## What the task asks:
Reproduce the lines of every entry below, replacing "scientific name" with "binomial name" and keeping everything else the same.

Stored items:
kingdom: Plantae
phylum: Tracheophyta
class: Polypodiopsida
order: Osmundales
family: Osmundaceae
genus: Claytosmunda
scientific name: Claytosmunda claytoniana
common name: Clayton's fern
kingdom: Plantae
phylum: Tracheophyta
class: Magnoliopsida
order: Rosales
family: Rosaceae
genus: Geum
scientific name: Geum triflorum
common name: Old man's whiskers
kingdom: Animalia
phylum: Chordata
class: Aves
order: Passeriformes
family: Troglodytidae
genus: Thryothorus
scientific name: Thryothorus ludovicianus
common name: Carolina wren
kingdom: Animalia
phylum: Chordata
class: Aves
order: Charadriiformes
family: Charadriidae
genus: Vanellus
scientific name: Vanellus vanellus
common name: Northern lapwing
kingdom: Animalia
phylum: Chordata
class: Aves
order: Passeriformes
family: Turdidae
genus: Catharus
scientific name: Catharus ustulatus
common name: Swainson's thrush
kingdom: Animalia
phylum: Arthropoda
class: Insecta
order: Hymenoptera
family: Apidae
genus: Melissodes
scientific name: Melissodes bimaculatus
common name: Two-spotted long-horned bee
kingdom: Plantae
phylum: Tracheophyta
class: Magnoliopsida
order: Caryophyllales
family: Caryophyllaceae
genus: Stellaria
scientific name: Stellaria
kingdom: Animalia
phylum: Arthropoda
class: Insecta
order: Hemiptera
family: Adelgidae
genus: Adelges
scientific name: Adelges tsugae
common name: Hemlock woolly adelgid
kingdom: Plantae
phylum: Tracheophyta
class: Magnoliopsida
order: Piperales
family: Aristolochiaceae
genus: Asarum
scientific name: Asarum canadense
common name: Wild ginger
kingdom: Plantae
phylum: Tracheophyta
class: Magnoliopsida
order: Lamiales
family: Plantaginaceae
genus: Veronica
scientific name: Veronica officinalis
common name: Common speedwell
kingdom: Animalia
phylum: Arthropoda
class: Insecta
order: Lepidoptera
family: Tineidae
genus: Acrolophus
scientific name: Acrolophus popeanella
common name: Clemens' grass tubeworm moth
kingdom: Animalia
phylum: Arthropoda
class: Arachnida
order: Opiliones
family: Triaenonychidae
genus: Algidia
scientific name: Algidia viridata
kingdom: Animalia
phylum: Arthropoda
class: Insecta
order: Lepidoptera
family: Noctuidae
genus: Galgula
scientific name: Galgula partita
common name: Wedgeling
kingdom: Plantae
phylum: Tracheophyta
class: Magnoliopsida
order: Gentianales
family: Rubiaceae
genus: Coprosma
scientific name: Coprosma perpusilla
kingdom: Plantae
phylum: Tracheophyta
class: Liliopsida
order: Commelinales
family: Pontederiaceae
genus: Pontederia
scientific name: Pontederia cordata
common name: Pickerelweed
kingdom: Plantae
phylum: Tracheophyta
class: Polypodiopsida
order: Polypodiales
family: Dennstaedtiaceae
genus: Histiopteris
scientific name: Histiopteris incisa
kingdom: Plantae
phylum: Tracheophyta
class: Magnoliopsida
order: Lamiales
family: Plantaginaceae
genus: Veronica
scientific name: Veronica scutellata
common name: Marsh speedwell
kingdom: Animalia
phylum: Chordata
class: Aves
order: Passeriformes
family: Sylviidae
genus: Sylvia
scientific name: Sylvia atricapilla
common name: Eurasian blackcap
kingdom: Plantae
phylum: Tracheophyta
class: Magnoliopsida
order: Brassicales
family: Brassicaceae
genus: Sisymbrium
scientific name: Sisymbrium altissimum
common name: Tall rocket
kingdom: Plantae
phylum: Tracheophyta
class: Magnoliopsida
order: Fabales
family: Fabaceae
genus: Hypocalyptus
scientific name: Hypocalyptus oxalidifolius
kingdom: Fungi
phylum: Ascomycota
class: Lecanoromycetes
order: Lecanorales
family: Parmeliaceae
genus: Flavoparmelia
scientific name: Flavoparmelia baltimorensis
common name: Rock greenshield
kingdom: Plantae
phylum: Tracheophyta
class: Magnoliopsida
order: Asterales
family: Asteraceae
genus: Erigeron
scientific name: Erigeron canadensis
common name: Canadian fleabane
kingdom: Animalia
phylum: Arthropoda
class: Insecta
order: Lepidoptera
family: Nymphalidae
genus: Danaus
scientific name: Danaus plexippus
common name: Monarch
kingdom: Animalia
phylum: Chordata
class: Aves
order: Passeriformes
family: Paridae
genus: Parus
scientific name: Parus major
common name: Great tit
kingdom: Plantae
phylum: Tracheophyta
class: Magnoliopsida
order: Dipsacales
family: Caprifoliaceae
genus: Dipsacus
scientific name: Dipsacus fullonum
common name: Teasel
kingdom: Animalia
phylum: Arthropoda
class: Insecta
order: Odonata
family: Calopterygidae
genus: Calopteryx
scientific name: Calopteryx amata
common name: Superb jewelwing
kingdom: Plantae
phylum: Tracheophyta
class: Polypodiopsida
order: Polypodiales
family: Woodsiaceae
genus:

## Exercise result:
kingdom: Plantae
phylum: Tracheophyta
class: Polypodiopsida
order: Osmundales
family: Osmundaceae
genus: Claytosmunda
binomial name: Claytosmunda claytoniana
common name: Clayton's fern
kingdom: Plantae
phylum: Tracheophyta
class: Magnoliopsida
order: Rosales
family: Rosaceae
genus: Geum
binomial name: Geum triflorum
common name: Old man's whiskers
kingdom: Animalia
phylum: Chordata
class: Aves
order: Passeriformes
family: Troglodytidae
genus: Thryothorus
binomial name: Thryothorus ludovicianus
common name: Carolina wren
kingdom: Animalia
phylum: Chordata
class: Aves
order: Charadriiformes
family: Charadriidae
genus: Vanellus
binomial name: Vanellus vanellus
common name: Northern lapwing
kingdom: Animalia
phylum: Chordata
class: Aves
order: Passeriformes
family: Turdidae
genus: Catharus
binomial name: Catharus ustulatus
common name: Swainson's thrush
kingdom: Animalia
phylum: Arthropoda
class: Insecta
order: Hymenoptera
family: Apidae
genus: Melissodes
binomial name: Melissodes bimaculatus
common name: Two-spotted long-horned bee
kingdom: Plantae
phylum: Tracheophyta
class: Magnoliopsida
order: Caryophyllales
family: Caryophyllaceae
genus: Stellaria
binomial name: Stellaria
kingdom: Animalia
phylum: Arthropoda
class: Insecta
order: Hemiptera
family: Adelgidae
genus: Adelges
binomial name: Adelges tsugae
common name: Hemlock woolly adelgid
kingdom: Plantae
phylum: Tracheophyta
class: Magnoliopsida
order: Piperales
family: Aristolochiaceae
genus: Asarum
binomial name: Asarum canadense
common name: Wild ginger
kingdom: Plantae
phylum: Tracheophyta
class: Magnoliopsida
order: Lamiales
family: Plantaginaceae
genus: Veronica
binomial name: Veronica officinalis
common name: Common speedwell
kingdom: Animalia
phylum: Arthropoda
class: Insecta
order: Lepidoptera
family: Tineidae
genus: Acrolophus
binomial name: Acrolophus popeanella
common name: Clemens' grass tubeworm moth
kingdom: Animalia
phylum: Arthropoda
class: Arachnida
order: Opiliones
family: Triaenonychidae
genus: Algidia
binomial name: Algidia viridata
kingdom: Animalia
phylum: Arthropoda
class: Insecta
order: Lepidoptera
family: Noctuidae
genus: Galgula
binomial name: Galgula partita
common name: Wedgeling
kingdom: Plantae
phylum: Tracheophyta
class: Magnoliopsida
order: Gentianales
family: Rubiaceae
genus: Coprosma
binomial name: Coprosma perpusilla
kingdom: Plantae
phylum: Tracheophyta
class: Liliopsida
order: Commelinales
family: Pontederiaceae
genus: Pontederia
binomial name: Pontederia cordata
common name: Pickerelweed
kingdom: Plantae
phylum: Tracheophyta
class: Polypodiopsida
order: Polypodiales
family: Dennstaedtiaceae
genus: Histiopteris
binomial name: Histiopteris incisa
kingdom: Plantae
phylum: Tracheophyta
class: Magnoliopsida
order: Lamiales
family: Plantaginaceae
genus: Veronica
binomial name: Veronica scutellata
common name: Marsh speedwell
kingdom: Animalia
phylum: Chordata
class: Aves
order: Passeriformes
family: Sylviidae
genus: Sylvia
binomial name: Sylvia atricapilla
common name: Eurasian blackcap
kingdom: Plantae
phylum: Tracheophyta
class: Magnoliopsida
order: Brassicales
family: Brassicaceae
genus: Sisymbrium
binomial name: Sisymbrium altissimum
common name: Tall rocket
kingdom: Plantae
phylum: Tracheophyta
class: Magnoliopsida
order: Fabales
family: Fabaceae
genus: Hypocalyptus
binomial name: Hypocalyptus oxalidifolius
kingdom: Fungi
phylum: Ascomycota
class: Lecanoromycetes
order: Lecanorales
family: Parmeliaceae
genus: Flavoparmelia
binomial name: Flavoparmelia baltimorensis
common name: Rock greenshield
kingdom: Plantae
phylum: Tracheophyta
class: Magnoliopsida
order: Asterales
family: Asteraceae
genus: Erigeron
binomial name: Erigeron canadensis
common name: Canadian fleabane
kingdom: Animalia
phylum: Arthropoda
class: Insecta
order: Lepidoptera
family: Nymphalidae
genus: Danaus
binomial name: Danaus plexippus
common name: Monarch
kingdom: Animalia
phylum: Chordata
class: Aves
order: Passeriformes
family: Paridae
genus: Parus
binomial name: Parus major
common name: Great tit
kingdom: Plantae
phylum: Tracheophyta
class: Magnoliopsida
order: Dipsacales
family: Caprifoliaceae
genus: Dipsacus
binomial name: Dipsacus fullonum
common name: Teasel
kingdom: Animalia
phylum: Arthropoda
class: Insecta
order: Odonata
family: Calopterygidae
genus: Calopteryx
binomial name: Calopteryx amata
common name: Superb jewelwing
kingdom: Plantae
phylum: Tracheophyta
class: Polypodiopsida
order: Polypodiales
family: Woodsiaceae
genus:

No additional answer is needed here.